This section is from the "The Fruit Manual; Containing The Descriptions and synonymes of the fruits and fruit trees commonly met with in the gardens & orchards of Great Britain, with selected lists of those most worthy of cultivation" book, by Robert Hogg. Also available from Amazon: The Fruit Manual
Fifteen years ago I published a Manual of Fruits, which at the time included most of the varieties found in nurseries and private gardens. This being favour-ably received, the whole impression was sold within a twelvemonth, and I was repeatedly urged to prepare a new edition.
About that time numerous new varieties of fruits were introduced to British gardens, and it was therefore necessary that their merits should be fairly tested before a new edition could be published of a work professing to furnish information respecting the fruits and fruit trees commonly cultivated in this country.
During the interval that has elapsed I have examined the greater number of the new, and many of the older varieties not formerly included, and I am now enabled to present a work more complete and useful than I could have done had I entered upon it at an earlier period.

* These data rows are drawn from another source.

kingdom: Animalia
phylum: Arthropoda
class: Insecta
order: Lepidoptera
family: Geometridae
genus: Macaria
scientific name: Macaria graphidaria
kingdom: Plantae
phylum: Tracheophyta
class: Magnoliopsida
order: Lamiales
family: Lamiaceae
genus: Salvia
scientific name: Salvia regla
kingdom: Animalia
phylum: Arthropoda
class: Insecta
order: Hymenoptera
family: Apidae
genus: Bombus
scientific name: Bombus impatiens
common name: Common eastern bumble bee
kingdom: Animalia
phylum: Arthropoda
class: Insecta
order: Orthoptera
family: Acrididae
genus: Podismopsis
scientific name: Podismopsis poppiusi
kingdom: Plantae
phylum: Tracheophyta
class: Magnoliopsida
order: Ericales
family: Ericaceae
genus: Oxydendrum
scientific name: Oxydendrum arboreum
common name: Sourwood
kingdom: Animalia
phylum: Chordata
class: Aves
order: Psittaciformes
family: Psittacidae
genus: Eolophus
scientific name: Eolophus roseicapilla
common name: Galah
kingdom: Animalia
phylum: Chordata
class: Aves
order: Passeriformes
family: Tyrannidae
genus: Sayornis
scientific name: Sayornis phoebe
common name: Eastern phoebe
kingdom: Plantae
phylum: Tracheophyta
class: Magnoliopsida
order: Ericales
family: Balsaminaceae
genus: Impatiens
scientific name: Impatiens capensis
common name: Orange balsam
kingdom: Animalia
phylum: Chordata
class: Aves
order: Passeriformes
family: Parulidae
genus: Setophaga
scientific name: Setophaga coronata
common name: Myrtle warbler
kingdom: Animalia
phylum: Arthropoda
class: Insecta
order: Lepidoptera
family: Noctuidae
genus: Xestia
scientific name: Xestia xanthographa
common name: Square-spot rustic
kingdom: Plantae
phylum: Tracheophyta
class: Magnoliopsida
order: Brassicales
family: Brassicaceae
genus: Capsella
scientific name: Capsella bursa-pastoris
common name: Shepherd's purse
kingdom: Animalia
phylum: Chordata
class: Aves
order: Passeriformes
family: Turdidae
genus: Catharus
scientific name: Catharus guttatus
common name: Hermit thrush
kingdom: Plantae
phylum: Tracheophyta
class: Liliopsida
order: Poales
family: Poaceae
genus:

In the present volume I have not attempted to enumerate all the varieties of fruits known to exist in the country, but to describe those only which either are in cultivation, or are worthy of being cultivated for their superior merits. In some instances there are sorts mentioned, not because of their excellence, but because of their popularity from long usage, and in such, cases I have stated their true character in comparison with others.
My object has been to prepare a convenient manual of reference for amateur fruit-growers, nurserymen, and professional gardeners, and to condense in a space as small as possible all useful information respecting the varieties of fruits mentioned. I have been particularly careful in regard of the synonymes; and at the end of each of the kinds of fruits I have given selections of varieties for limited gardens, and for different situations and aspects. In most cases I have given a synoptical arrangement of the different fruits by which to facilitate their identification; and I trust that the pains which have been bestowed upon the work generally, will secure for it a favourable reception, and an indulgent consideration for any errors that inadvertently may have occurred.
61, Winchester Street, Pimlico. Sept. 1st, 1860.